- **Your goal**:
Please write out every record exactly, but keep any images out of it.
[Opening Available data section]
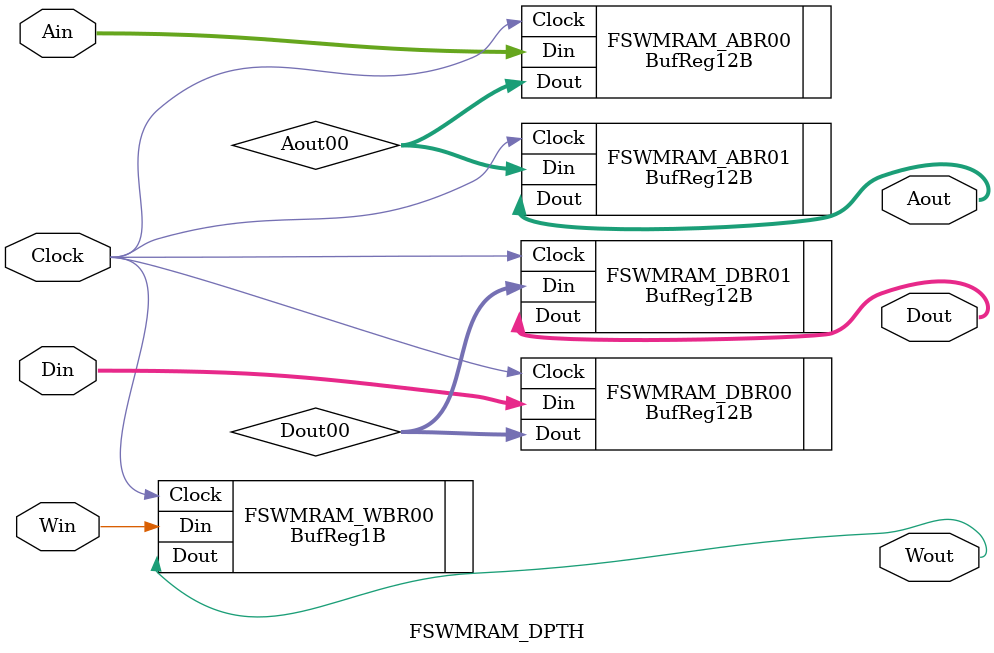
<source format=v>
`timescale	1ns/1ps

module	FSWMRAM_DPTH(Dout, Aout, Wout, Win, Ain, Din, Clock)	;

output	[11:0]	Dout, Aout	;
wire	[11:0]	Dout, Aout	;

output	Wout	;
wire	Wout	;

input	[11:0]	Ain, Din	;
wire	[11:0]	Ain, Din	;

input	Win	;
wire	Win	;


input	Clock	;
wire	Clock	;


wire	[11:0]	Aout00, Dout00	;


BufReg1B				FSWMRAM_WBR00(.Dout(Wout), .Din(Win), .Clock(Clock))	;

BufReg12B			FSWMRAM_ABR00(.Dout(Aout00), .Din(Ain), .Clock(Clock))	;
BufReg12B			FSWMRAM_ABR01(.Dout(Aout), .Din(Aout00), .Clock(Clock))	;


BufReg12B			FSWMRAM_DBR00(.Dout(Dout00), .Din(Din), .Clock(Clock))	;
BufReg12B			FSWMRAM_DBR01(.Dout(Dout), .Din(Dout00), .Clock(Clock))	;


endmodule


</source>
[Closing Available data section]
- **Task response**:
<source format=v>
`timescale	1ns/1ps

module	FSWMRAM_DPTH(Dout, Aout, Wout, Win, Ain, Din, Clock)	;

output	[11:0]	Dout, Aout	;
wire	[11:0]	Dout, Aout	;

output	Wout	;
wire	Wout	;

input	[11:0]	Ain, Din	;
wire	[11:0]	Ain, Din	;

input	Win	;
wire	Win	;


input	Clock	;
wire	Clock	;


wire	[11:0]	Aout00, Dout00	;


BufReg1B				FSWMRAM_WBR00(.Dout(Wout), .Din(Win), .Clock(Clock))	;

BufReg12B			FSWMRAM_ABR00(.Dout(Aout00), .Din(Ain), .Clock(Clock))	;
BufReg12B			FSWMRAM_ABR01(.Dout(Aout), .Din(Aout00), .Clock(Clock))	;


BufReg12B			FSWMRAM_DBR00(.Dout(Dout00), .Din(Din), .Clock(Clock))	;
BufReg12B			FSWMRAM_DBR01(.Dout(Dout), .Din(Dout00), .Clock(Clock))	;


endmodule


</source>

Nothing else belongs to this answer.